For the reasons articulated by our colleague, Judge Paez, in his eloquent dissent,*fn1 Congress has no power to make a federal crime of possession of body armor by a felon. Because the panel majority disagrees and fails to recognize the limits imposed on Congress by Lopez, Morrison, and Jones, because its opinion erroneously allows the federal government to legislate in a domain traditionally regulated by the states, and because its opinion now creates a split with seven other circuits, we should have reheard this case en banc.

I.

The mischief this case creates is exceptionally troublesome.*fn2 The majority opinion allows Congress to punish possession offenses, as long as the enacting statute includes a mere recital purporting to limit its reach to goods sold or offered for sale in interstate commerce. The majority's opinion makes Lopez superfluous. Insert a jurisdictional recital, the majority in effect says, and Congress need not worry about whether the prohibited conduct has a "substantial relation to interstate commerce." Lopez, 514 U.S. at 559. Seven circuits have expressly rejected this view of jurisdictional provisions. United States v. Maxwell, 446 F.3d 1210, 1218 (11th Cir. 2006); United States v. Patton, 451 F.3d 615, 632 (10th Cir. 2006); United States v. Holston, 343 F.3d 83, 88 (2d Cir. 2003); United States v. McCoy, 323 F.3d 1114, 1118 (9th Cir. 2003); United States v. Corp, 236 F.3d 325, 331 (6th Cir. 2001); United States v. Angle, 234 F.3d 326, 337 (7th Cir. 2000); United States v. Rodia, 194 F.3d 465, 472-73 (3rd Cir. 1999).

II.

But the impact of the majority's opinion does not stop there. The majority's rationale, quite literally, "makes a federal case" out of numerous crimes previously punished only by the states. Cambridge Idioms Dictionary (2d ed. 2006); see Andrew St. Laurent, Reconstituting United States v. Lopez: Another Look at Federal Criminal Law, 31 Colum. J.L. & Soc. Probs. 61, 113 (1998) ("A purely nominal jurisdictional requirement, that some entity or object involved in the crime be drawn from interstate commerce, does nothing to prevent the shifting of the [federal/state] balance in favor of the federal government [because] virtually all criminal actions in the United States involve the use of some object that has passed through interstate commerce.").
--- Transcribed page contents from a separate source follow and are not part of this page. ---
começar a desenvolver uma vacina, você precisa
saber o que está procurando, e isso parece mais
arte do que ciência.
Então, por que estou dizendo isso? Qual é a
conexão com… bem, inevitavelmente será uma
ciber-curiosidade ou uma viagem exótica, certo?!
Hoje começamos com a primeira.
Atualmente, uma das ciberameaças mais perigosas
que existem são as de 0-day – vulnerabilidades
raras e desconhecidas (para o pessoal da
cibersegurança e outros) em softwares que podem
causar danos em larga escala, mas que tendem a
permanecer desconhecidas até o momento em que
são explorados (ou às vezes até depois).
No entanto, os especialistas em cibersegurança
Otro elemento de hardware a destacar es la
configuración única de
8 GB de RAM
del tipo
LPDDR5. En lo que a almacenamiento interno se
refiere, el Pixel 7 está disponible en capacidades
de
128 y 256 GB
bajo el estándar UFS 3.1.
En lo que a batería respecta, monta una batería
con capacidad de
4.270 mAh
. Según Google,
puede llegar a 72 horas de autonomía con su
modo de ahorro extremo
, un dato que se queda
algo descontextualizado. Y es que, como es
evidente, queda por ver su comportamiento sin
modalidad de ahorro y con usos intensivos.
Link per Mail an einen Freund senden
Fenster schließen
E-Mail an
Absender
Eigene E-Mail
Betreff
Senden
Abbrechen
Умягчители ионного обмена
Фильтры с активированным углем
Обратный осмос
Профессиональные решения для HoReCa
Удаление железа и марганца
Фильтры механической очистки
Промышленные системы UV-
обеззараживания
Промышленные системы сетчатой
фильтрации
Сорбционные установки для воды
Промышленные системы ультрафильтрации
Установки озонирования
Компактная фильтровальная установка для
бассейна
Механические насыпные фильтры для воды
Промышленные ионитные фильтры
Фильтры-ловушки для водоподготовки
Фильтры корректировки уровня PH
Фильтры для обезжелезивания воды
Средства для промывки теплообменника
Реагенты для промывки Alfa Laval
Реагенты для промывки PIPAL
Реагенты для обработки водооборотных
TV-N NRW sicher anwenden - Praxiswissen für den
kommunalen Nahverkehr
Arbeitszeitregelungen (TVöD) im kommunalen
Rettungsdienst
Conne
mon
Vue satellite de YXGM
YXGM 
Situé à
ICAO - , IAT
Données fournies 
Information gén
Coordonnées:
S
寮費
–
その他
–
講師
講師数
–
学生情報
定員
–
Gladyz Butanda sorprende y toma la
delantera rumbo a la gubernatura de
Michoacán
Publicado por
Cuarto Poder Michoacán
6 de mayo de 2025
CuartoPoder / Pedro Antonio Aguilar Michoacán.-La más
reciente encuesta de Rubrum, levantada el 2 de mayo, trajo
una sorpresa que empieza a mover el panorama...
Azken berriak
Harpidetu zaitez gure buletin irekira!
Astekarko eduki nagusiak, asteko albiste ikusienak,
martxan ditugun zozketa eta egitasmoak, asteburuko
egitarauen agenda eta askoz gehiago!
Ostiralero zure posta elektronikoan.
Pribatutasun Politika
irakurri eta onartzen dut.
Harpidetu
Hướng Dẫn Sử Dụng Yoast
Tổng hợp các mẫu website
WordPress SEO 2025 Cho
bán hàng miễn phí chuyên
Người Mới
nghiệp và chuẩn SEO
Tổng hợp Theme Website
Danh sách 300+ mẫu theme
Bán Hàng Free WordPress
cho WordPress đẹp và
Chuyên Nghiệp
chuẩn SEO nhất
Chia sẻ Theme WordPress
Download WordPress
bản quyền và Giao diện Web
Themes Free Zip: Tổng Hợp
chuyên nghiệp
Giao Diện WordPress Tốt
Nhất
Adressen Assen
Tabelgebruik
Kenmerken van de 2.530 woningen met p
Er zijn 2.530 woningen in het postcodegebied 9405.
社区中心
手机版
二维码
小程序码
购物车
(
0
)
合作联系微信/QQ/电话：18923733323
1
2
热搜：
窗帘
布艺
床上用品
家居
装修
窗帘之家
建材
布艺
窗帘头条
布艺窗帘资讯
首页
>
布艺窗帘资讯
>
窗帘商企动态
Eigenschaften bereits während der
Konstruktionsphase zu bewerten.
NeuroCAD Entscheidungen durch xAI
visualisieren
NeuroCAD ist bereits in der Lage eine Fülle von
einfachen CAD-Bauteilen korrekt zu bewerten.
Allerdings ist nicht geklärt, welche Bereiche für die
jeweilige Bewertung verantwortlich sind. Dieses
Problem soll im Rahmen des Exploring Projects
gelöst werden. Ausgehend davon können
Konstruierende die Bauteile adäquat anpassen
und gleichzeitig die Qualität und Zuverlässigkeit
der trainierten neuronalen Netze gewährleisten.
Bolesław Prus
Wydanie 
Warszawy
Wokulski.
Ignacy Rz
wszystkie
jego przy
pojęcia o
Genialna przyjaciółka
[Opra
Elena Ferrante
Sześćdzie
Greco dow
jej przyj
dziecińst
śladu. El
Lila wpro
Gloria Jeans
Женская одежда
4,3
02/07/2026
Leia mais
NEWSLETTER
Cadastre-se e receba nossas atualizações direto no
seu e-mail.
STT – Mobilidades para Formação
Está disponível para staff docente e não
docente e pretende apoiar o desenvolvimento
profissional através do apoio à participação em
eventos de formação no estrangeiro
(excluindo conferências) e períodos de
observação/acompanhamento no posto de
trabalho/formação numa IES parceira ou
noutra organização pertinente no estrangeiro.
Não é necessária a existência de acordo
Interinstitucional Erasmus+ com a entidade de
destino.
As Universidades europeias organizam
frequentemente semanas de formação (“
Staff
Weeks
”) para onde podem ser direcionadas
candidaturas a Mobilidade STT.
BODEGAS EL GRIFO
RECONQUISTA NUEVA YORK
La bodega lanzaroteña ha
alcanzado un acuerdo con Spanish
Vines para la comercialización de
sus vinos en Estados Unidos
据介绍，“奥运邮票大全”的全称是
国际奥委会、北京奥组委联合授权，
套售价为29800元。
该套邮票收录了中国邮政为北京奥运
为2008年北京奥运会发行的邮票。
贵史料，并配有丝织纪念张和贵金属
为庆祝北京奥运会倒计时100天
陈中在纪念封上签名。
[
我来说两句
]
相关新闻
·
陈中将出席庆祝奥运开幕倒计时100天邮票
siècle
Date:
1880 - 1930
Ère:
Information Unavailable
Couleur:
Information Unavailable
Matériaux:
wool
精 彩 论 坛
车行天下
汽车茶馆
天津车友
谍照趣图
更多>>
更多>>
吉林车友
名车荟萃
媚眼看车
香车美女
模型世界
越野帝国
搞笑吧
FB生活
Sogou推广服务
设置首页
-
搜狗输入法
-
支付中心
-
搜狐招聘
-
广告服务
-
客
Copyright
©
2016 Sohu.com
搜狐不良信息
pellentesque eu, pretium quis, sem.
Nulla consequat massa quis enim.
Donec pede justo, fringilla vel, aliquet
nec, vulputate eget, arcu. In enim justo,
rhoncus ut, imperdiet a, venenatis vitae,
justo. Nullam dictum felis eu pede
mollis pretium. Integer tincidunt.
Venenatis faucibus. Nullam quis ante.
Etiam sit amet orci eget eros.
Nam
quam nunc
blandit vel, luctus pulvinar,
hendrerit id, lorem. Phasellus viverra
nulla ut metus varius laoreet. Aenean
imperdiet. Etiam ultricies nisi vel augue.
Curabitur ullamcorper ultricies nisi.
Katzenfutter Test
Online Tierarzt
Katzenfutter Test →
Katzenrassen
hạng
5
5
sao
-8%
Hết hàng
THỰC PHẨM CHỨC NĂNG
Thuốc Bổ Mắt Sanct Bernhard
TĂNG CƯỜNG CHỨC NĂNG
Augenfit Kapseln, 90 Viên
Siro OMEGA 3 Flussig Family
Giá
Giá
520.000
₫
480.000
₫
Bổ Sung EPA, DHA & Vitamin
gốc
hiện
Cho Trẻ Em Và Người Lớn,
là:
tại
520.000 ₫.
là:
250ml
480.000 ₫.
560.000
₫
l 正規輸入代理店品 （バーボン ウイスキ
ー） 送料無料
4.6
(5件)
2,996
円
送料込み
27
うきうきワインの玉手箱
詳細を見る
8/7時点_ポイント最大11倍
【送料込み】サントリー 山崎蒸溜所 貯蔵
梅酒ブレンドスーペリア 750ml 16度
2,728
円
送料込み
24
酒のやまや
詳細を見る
Such a view greatly empowers Congress to displace state legislatures with the full weight of the federal government, a result as undesirable as it is unconstitutional in the circumstances of this case. A federal statute may conflict with a state's policy judgment regarding the harshness of federal criminal punishments, Jones, 529 U.S. at 859 (Stevens, J., concurring) (noting improper displacement of state choices with severe federal punishments), or discourage experimentation with different state policy approaches, see Lopez, 514 U.S. at 583 (Kennedy, J., concurring) (suggesting that the gun statute improperly "foreclose[d] the States from experimenting"), or even intrude upon a traditional area of state concern, Lopez, 514 U.S. at 561; Morrison, 529 U.S. at 615-17. Such displacement has occurred here. At least thirty-one states regulated body armor, with a variety of approaches, until Congress overrode their choices. Patton, 451 F.3d at 631 & n.7 (collecting state laws).

III.

The majority opinion here failed to perceive the constitutional limits on Congress's power recognized by the Court in Lopez, Morrison, Jones, and Raich. In so doing, it "convert[s] congressional authority under the Commerce Clause to a general police power of the sort retained by the States," Lopez, 514 U.S. at 567, contrary to Supreme Court doctrine. It is unfortunate that an en banc court will not have the opportunity to correct the error in this case. For these reasons, I must respectfully dissent from the order denying rehearing en banc.